Why dbschemix
dbschemix/migrator is a tool for managing database schema and data changes. You describe migrations as plain SQL files, and Migrator tracks which ones have already been applied and runs only the new ones. The library is framework-agnostic and can be added to any PHP project via Composer.
The problem it solves: different environments — development, testing, production — must share the same schema. Without a single tool, migrations are applied manually, the order gets lost, and rolling back a change is hard. dbschemix records the application order, keeps a version history, and lets you roll back an entire set of changes with a single command.
Principles
Plain SQL
Migrations are written in SQL — no DSL, no Active Record, no Query Builder. A file contains plain SQL for the target database, and that exact SQL is executed against it. There is no intermediate layer that could generate something different from what you wrote.
Framework-agnostic
Migrator does not require Laravel, Symfony, Yii, or any other framework. It connects to any PHP project that has Composer. If a project already uses the framework's built-in migrations, dbschemix can work alongside them — for a separate database or for databases the framework does not cover.
Batch versioning
Migrations applied in a single migrate:up run share a common version number. This number appears in the output as vers: <number>. The entire migration batch can be rolled back with a single migrate:down --latest-version command — without having to analyze the history manually.
Fixtures and repeatable migrations
Fixtures are SQL files containing test or seed data. They are stored in a dedicated directory (<db-name>-fixture) and applied with the migrate:fixture command, not migrate:up.

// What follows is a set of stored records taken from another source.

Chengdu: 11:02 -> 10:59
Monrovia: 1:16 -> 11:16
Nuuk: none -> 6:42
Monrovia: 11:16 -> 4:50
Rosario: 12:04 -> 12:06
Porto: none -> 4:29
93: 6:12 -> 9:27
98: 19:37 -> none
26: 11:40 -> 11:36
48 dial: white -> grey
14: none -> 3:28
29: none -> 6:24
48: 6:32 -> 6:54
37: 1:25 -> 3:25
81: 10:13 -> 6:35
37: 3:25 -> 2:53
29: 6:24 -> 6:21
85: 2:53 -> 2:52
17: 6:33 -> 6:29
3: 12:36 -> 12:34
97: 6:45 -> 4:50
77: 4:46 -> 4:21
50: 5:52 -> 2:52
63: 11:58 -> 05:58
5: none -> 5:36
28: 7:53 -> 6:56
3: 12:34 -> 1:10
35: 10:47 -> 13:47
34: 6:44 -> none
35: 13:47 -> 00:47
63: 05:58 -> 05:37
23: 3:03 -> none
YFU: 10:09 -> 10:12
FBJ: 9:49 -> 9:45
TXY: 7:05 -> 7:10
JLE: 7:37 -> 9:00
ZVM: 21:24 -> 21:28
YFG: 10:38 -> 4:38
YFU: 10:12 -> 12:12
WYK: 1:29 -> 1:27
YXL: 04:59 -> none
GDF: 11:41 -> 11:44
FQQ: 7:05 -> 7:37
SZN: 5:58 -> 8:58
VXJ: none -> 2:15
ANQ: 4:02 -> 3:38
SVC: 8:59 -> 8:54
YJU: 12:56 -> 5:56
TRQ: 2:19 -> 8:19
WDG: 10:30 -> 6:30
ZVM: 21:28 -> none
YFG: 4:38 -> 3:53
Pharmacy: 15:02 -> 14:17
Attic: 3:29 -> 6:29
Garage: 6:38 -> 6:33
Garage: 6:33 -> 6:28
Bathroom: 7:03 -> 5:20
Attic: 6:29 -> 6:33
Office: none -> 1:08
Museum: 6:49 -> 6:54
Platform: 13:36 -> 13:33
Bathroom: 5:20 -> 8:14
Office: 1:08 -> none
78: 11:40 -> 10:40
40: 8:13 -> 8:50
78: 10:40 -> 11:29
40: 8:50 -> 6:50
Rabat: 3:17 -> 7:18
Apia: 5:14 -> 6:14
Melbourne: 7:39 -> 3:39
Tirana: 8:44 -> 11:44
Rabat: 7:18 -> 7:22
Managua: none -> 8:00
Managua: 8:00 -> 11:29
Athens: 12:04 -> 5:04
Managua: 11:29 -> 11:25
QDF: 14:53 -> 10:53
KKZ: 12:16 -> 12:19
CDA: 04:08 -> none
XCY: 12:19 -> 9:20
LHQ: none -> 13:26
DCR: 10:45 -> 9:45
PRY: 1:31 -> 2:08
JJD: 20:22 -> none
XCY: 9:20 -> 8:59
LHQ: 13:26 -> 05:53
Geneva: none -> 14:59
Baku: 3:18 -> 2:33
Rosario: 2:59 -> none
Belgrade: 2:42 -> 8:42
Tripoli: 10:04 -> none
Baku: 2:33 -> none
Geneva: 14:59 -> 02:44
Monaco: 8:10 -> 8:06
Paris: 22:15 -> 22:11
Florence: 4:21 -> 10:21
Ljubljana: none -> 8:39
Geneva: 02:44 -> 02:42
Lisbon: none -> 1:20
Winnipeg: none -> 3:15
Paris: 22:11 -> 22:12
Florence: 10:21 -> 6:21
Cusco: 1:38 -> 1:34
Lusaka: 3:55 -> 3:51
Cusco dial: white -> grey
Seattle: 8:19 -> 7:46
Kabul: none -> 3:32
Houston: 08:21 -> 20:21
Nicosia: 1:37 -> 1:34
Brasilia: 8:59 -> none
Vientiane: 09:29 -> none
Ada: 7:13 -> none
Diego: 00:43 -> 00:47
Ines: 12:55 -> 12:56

Repeatable migrations are stored in the <db-name>-repeatable directory and are re-executed whenever the file content changes — useful for views, functions, and other objects that need to be recreated.
Supported databases
PostgreSQL, MySQL, and SQLite are available out of the box via the dbschemix/pdo package. If you need a different database or a non-standard connection method, implement the DriverInterface and pass your driver to the Migration constructor. See Configuration for details.
When it fits and when it does not
dbschemix fits projects where SQL is the primary language for working with the database. If the team is already comfortable writing and reviewing SQL files, the tool integrates naturally into the existing workflow.
The tool is not a good fit if you need a migration generator based on ORM models. dbschemix does not analyze your class structure and does not generate SQL automatically — it only executes what you write by hand.